From the article The Effort to Build the Mathematical Library of the Future: "Digitizing mathematics is a longtime dream. The expected benefits range from the mundane—computers grading students’ homework—to the transcendent: using artificial intelligence to discover new mathematics and find new solutions to old problems. Mathematicians expect that proof assistants could also review journal submissions, finding errors that human reviewers occasionally miss, and handle the tedious technical work that goes into filling in all the details of a proof."
If this interests you in a more serious way, I have written a program of study for formal software development, in which these ideas are treated in more depth: Formal Software Development Program. It's in a slide presentation format, which allows a smooth gradual viewing of each page; view it in Adobe Acrobat Reader (free download from Adobe), not in your browser.
November 3, 2020An interesting view on the future of Artificial Intelligence, in an interview with Geoffrey Hinton, a pioneer of deep learning techniques. For his contributions, Hinton was awarded the Turing Award last year, together with Yann LeCun and Yoshua Bengio.
Interviewer: "You think deep learning will be enough to replicate all of human intelligence. What makes you so sure?"

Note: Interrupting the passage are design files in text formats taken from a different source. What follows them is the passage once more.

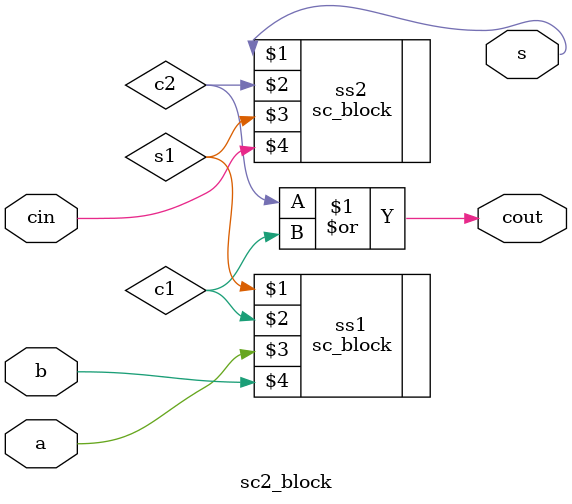
<source format=v>

module sc2_block(s, cout, a, b, cin);
	output s, cout;
	input a, b, cin;
	wire s1, c1, c2;
	sc_block ss1(s1,c1,a,b);
	sc_block ss2(s,c2,s1,cin);
	or o1(cout,c2,c1); 

endmodule // sc2_block

</source>
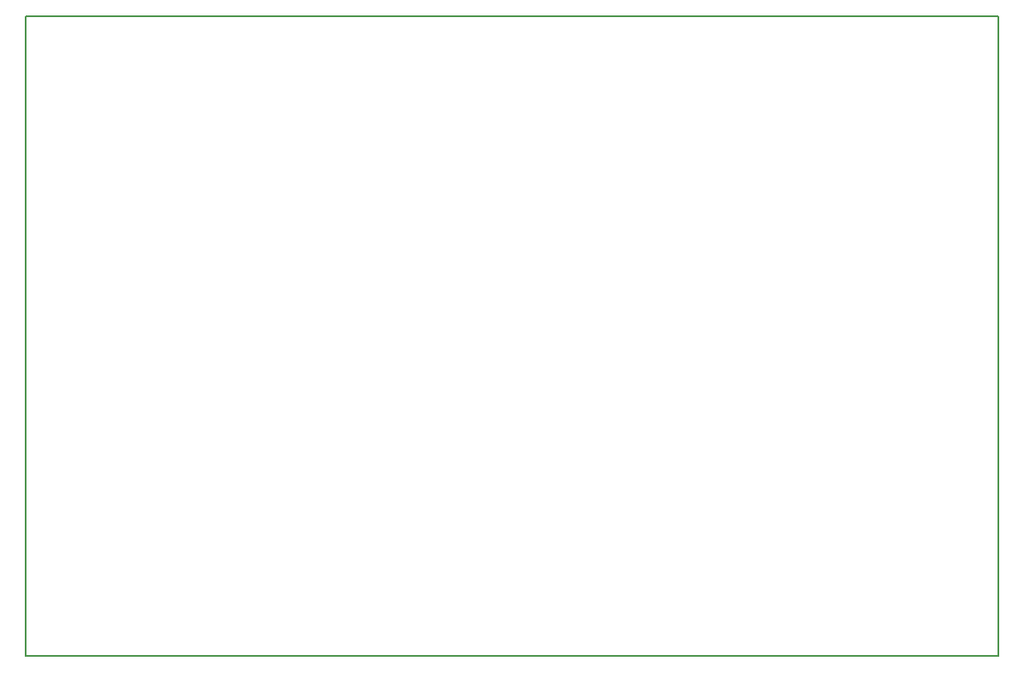
<source format=gm1>
G04 MADE WITH FRITZING*
G04 WWW.FRITZING.ORG*
G04 DOUBLE SIDED*
G04 HOLES PLATED*
G04 CONTOUR ON CENTER OF CONTOUR VECTOR*
%ASAXBY*%
%FSLAX23Y23*%
%MOIN*%
%OFA0B0*%
%SFA1.0B1.0*%
%ADD10R,3.799210X2.500000*%
%ADD11C,0.008000*%
%ADD10C,0.008*%
%LNCONTOUR*%
G90*
G70*
G54D10*
G54D11*
X4Y2496D02*
X3795Y2496D01*
X3795Y4D01*
X4Y4D01*
X4Y2496D01*
D02*
G04 End of contour*
M02*
</source>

Hinton: "I do believe deep learning is going to be able to do everything, but I do think there’s going to have to be quite a few conceptual breakthroughs. For example, in 2017 Ashish Vaswani et al. introduced transformers, which derive really good vectors representing word meanings. It was a conceptual breakthrough. It’s now used in almost all the very best natural-language processing. We’re going to need a bunch more breakthroughs like that."

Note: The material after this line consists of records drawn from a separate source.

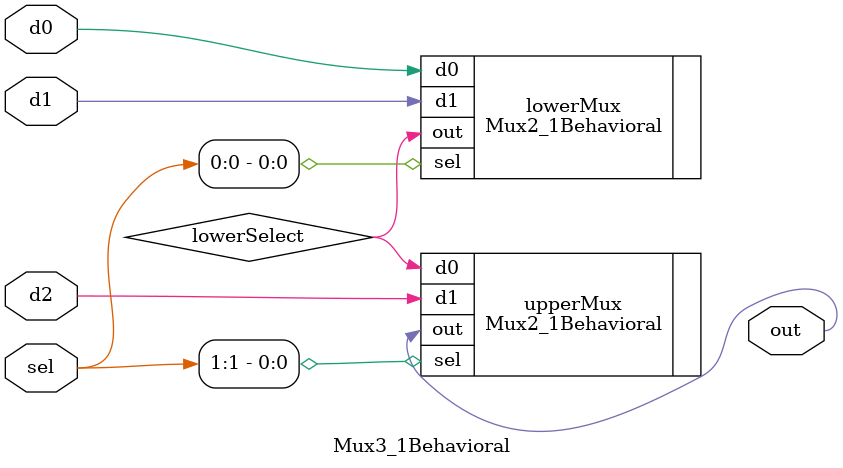
<source format=v>



module Mux3_1Behavioral( d0, d1, d2, sel, out);

	input d0, d1, d2;
	input [1:0] sel;
	
	output wire out;
	
	wire lowerSelect;
	
	Mux2_1Behavioral lowerMux(.d0(d0), .d1(d1), .sel(sel[0]), .out(lowerSelect));
	Mux2_1Behavioral upperMux(.d0(lowerSelect), .d1(d2), .sel(sel[1]), .out(out));
	
endmodule
	
	
</source>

October 12, 2020A timely Forbes article on some future directions of AI, with an informative look at the types of networks called transformers, the recent success they have had in NLP, and their potential uses in other areas, like computer vision. The Next Generation Of Artificial Intelligence. I'll probably add it to the permanent "Further Reading" list as a complement to the Main AI Concepts article.
October 6, 2020NVIDIA Uses AI to Slash Bandwidth on Video Calls. Obviously, this is even more meaningful given the current reliance on video calls by businesses and individuals, given the covid health crisis. From the article:
"What the researchers have achieved has remarkable results: by replacing the traditional h.264 video codec with a neural network, they have managed to reduce the required bandwidth for a video call by an order of magnitude. In one example, the required data rate fell from 97.28 KB/frame to a measly 0.1165 KB/frame – a reduction to 0.1% of required bandwidth. The mechanism behind AI-assisted video conferencing is breathtakingly simple. The technology works by replacing traditional full video frames with neural data. Typically, video calls work by sending h.264 encoded frames to the recipient, and those frames are extremely data-heavy. With AI-assisted video calls, first, the sender sends a reference image of the caller. Then, instead of sending a stream of pixel-packed images, it sends specific reference points on the image around the eyes, nose, and mouth."